Could you copy the records below word for word, starting at the line that contains "Which series contains the lowest Y value?" and ending at the final line of the records, with the pictures left out?

**SOURCE MATERIAL**
__________

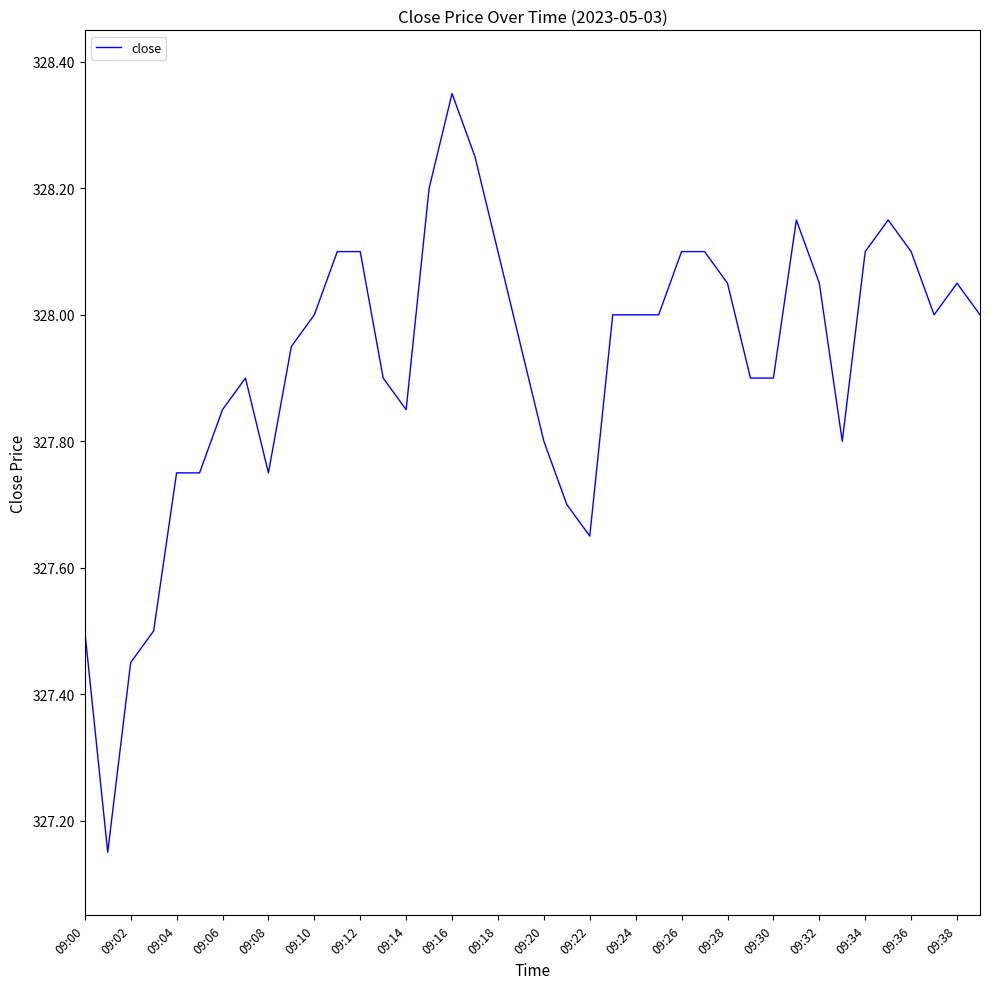

What is the difference between the maximum and minimum values?

1.2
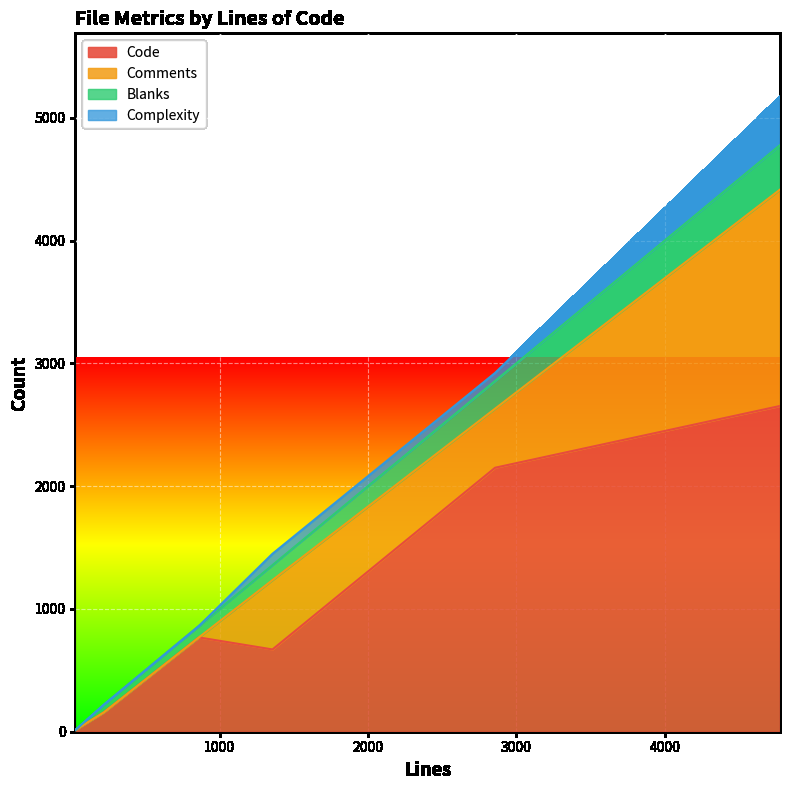

Does the chart display data point markers on the line(s)?

No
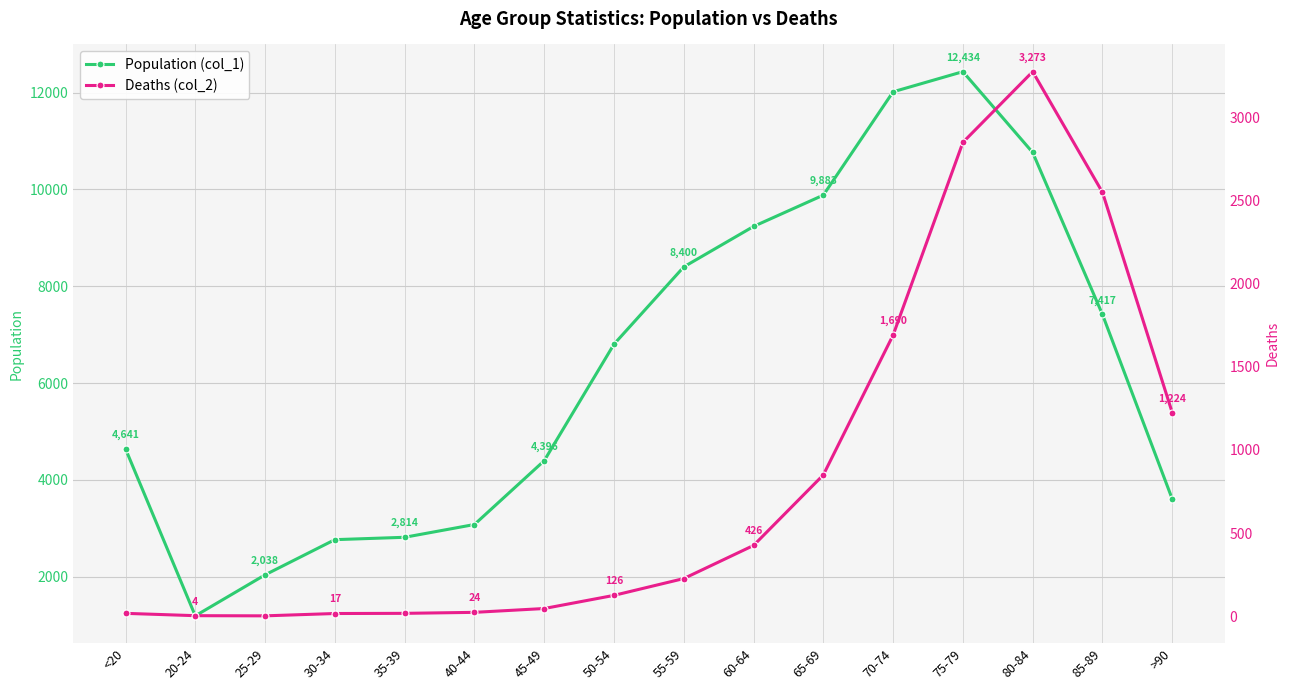

Which category has the lowest value across all series?

25-29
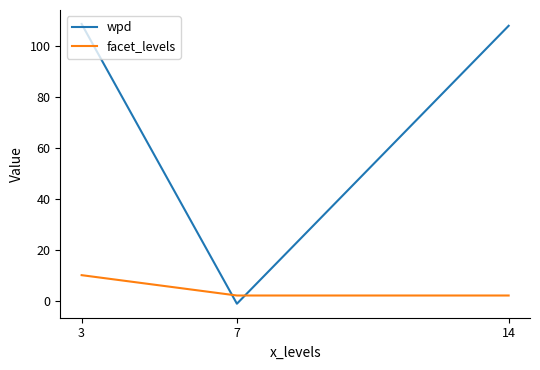

At how many categories does at least one series exceed 79?

2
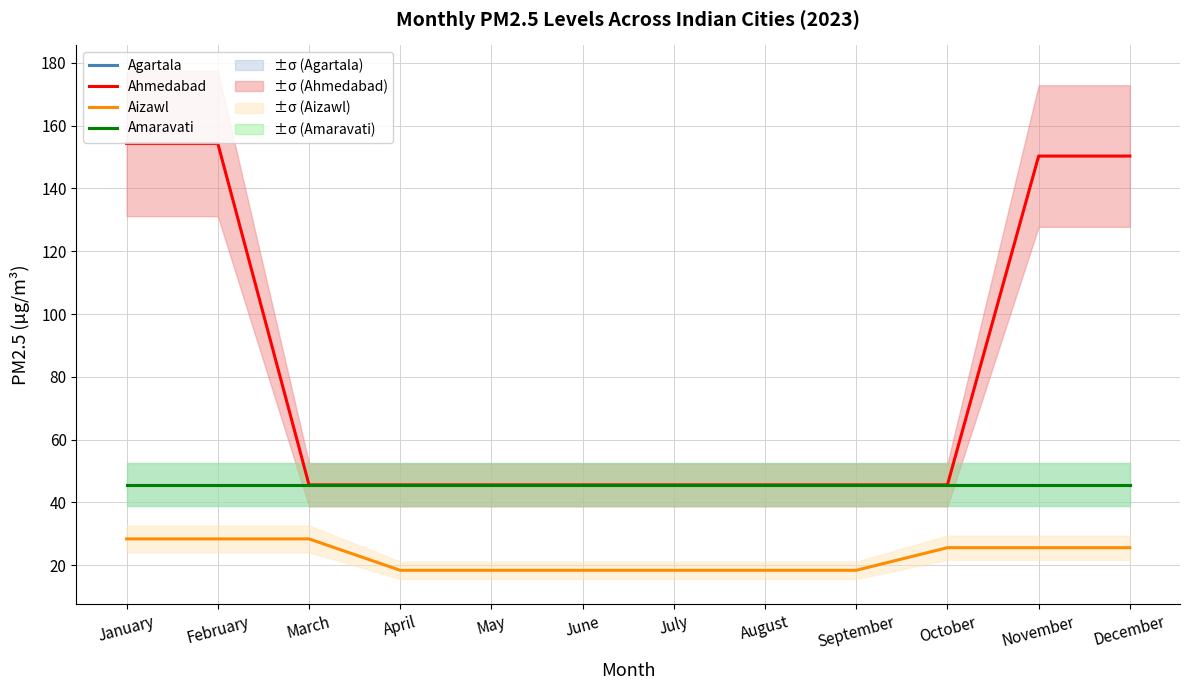

What are all the series names shown in the legend?

Agartala, Ahmedabad, Aizawl, Amaravati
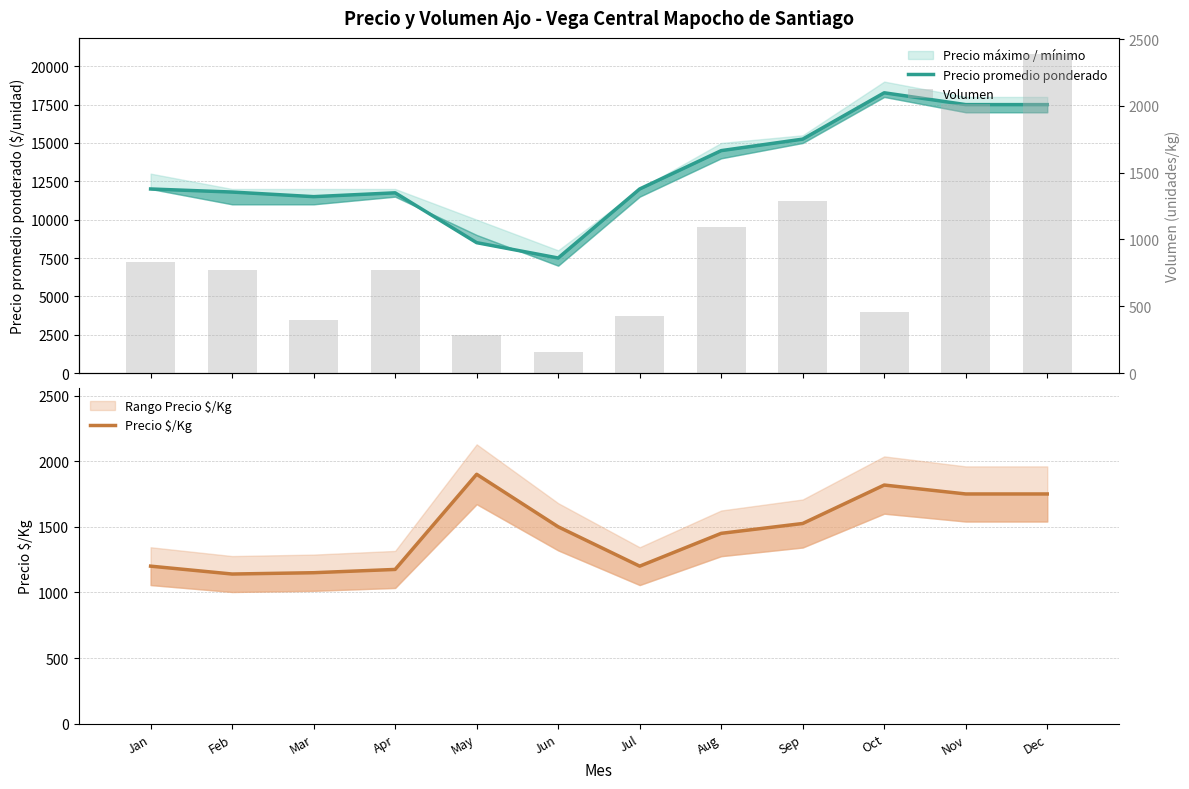

Which series has the widest spread of values?

Precio promedio ponderado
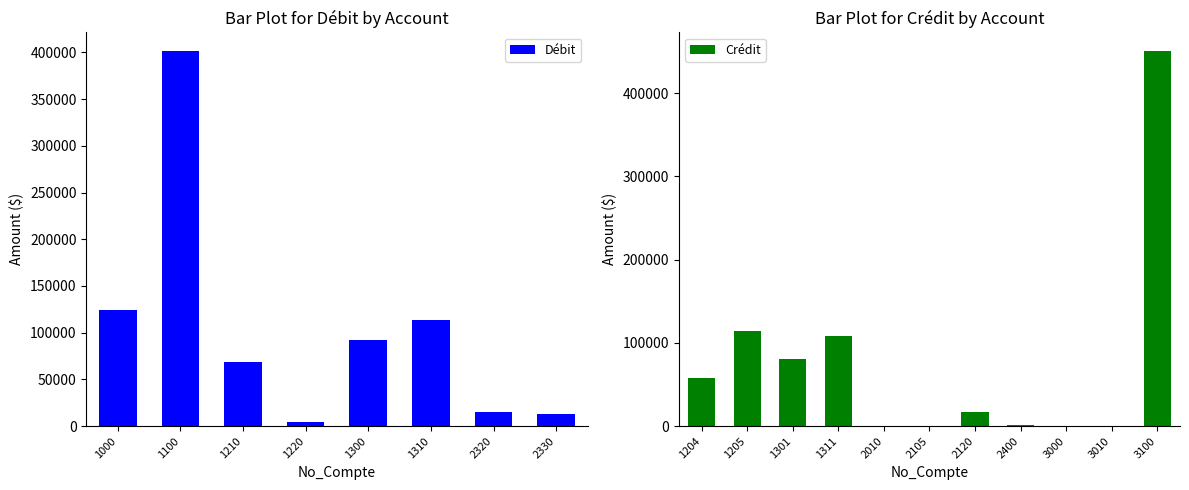

How many data points in Débit are above 0?

8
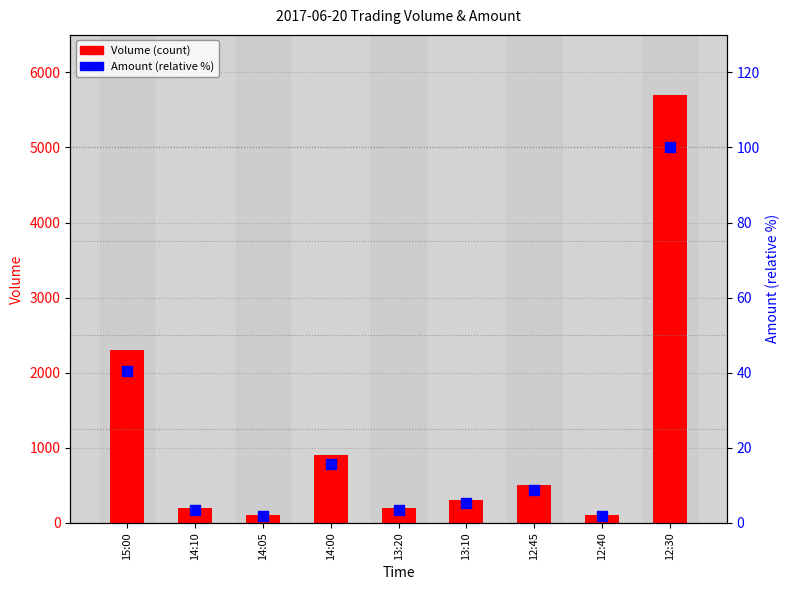

Which series contains the lowest Y value?

Amount (percentile)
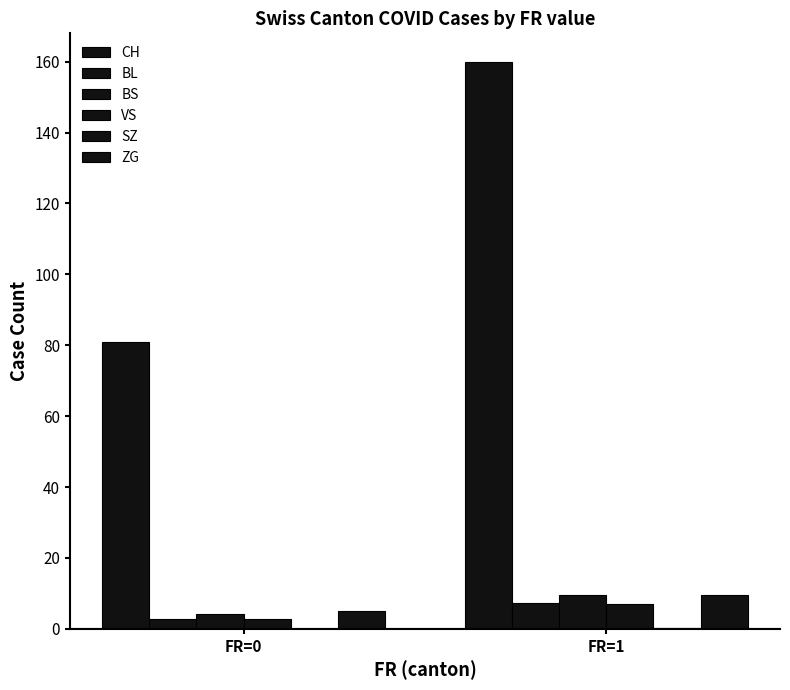

How many distinct data groups are displayed?

6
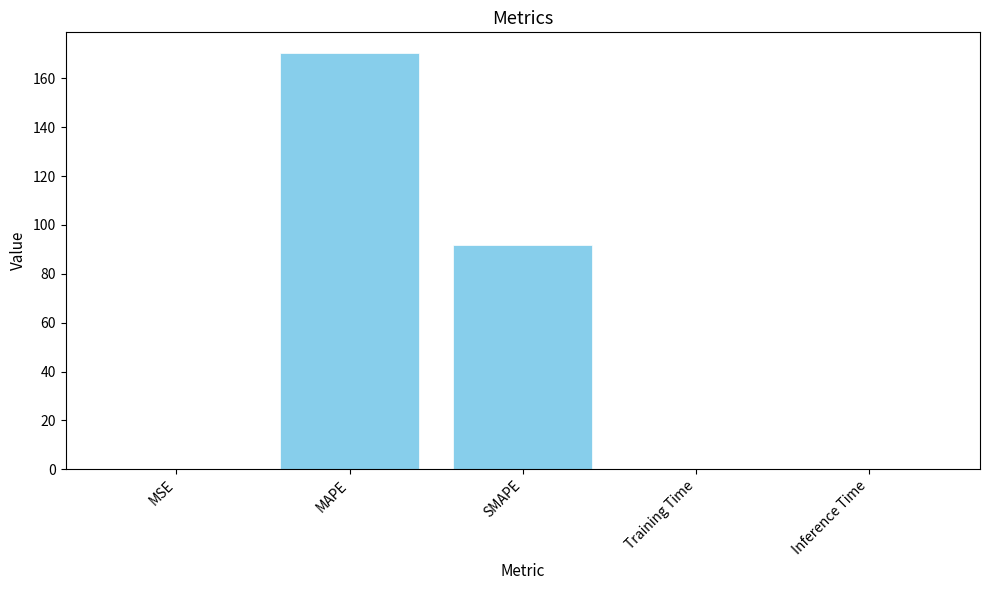

Between SMAPE and Inference Time, which is larger?

SMAPE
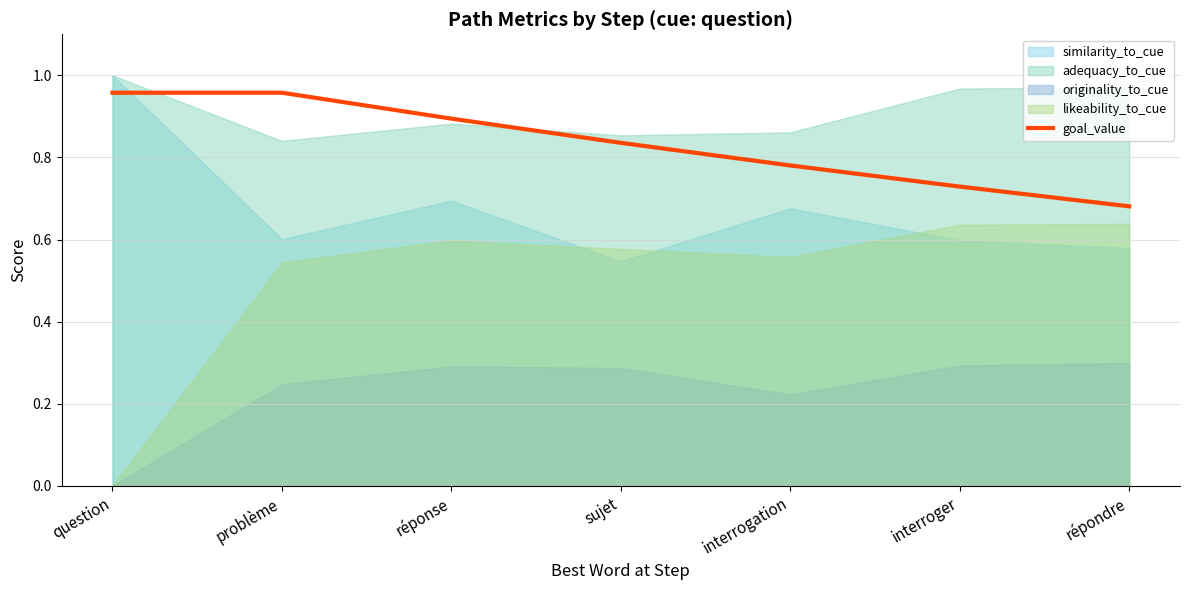

How many data points does each series have?

7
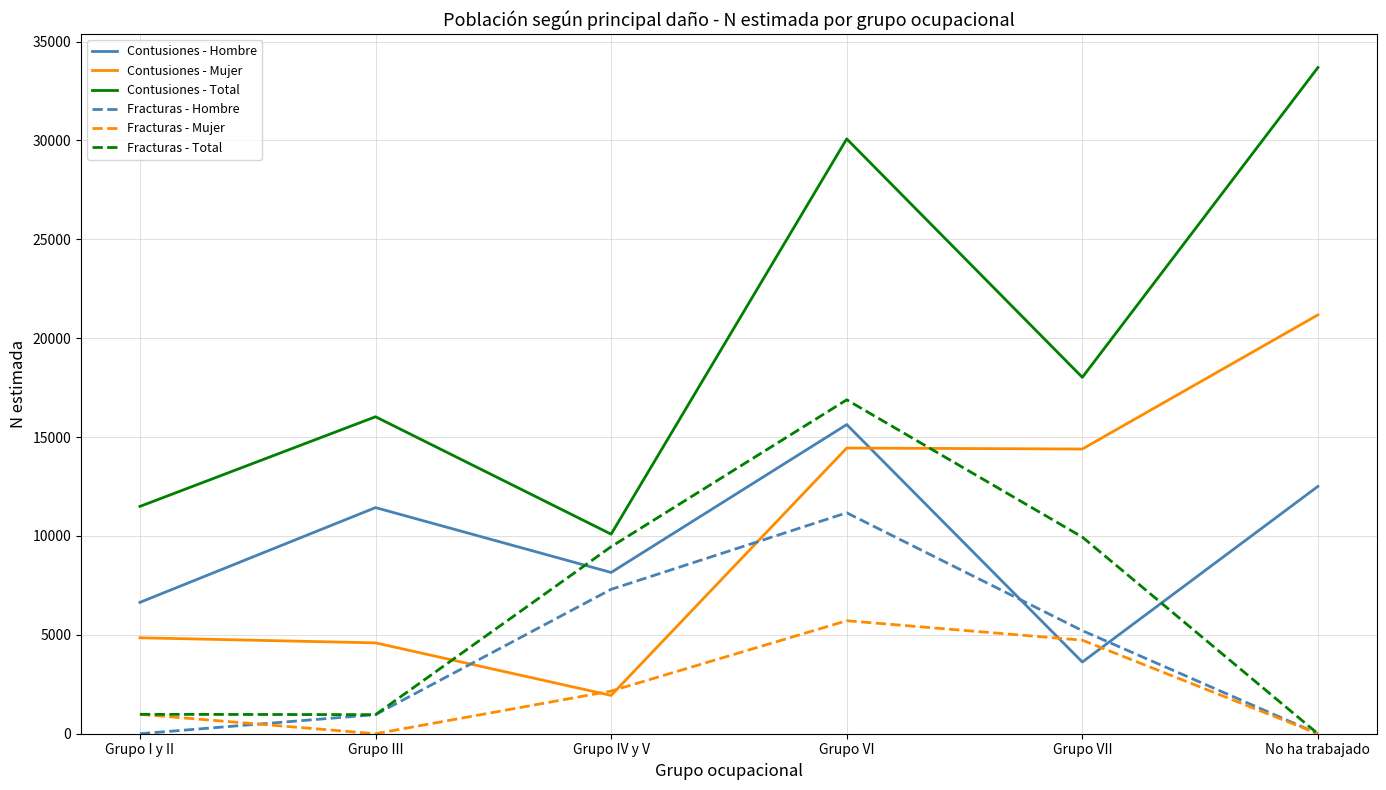

What value does the Contusiones - Mujer series have at No ha trabajado?

21179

__________

**FINISHED EXERCISE**
Which series contains the lowest Y value?

Amount (percentile)

How many distinct data groups are displayed?

6

Between SMAPE and Inference Time, which is larger?

SMAPE

How many data points does each series have?

7

What value does the Contusiones - Mujer series have at No ha trabajado?

21179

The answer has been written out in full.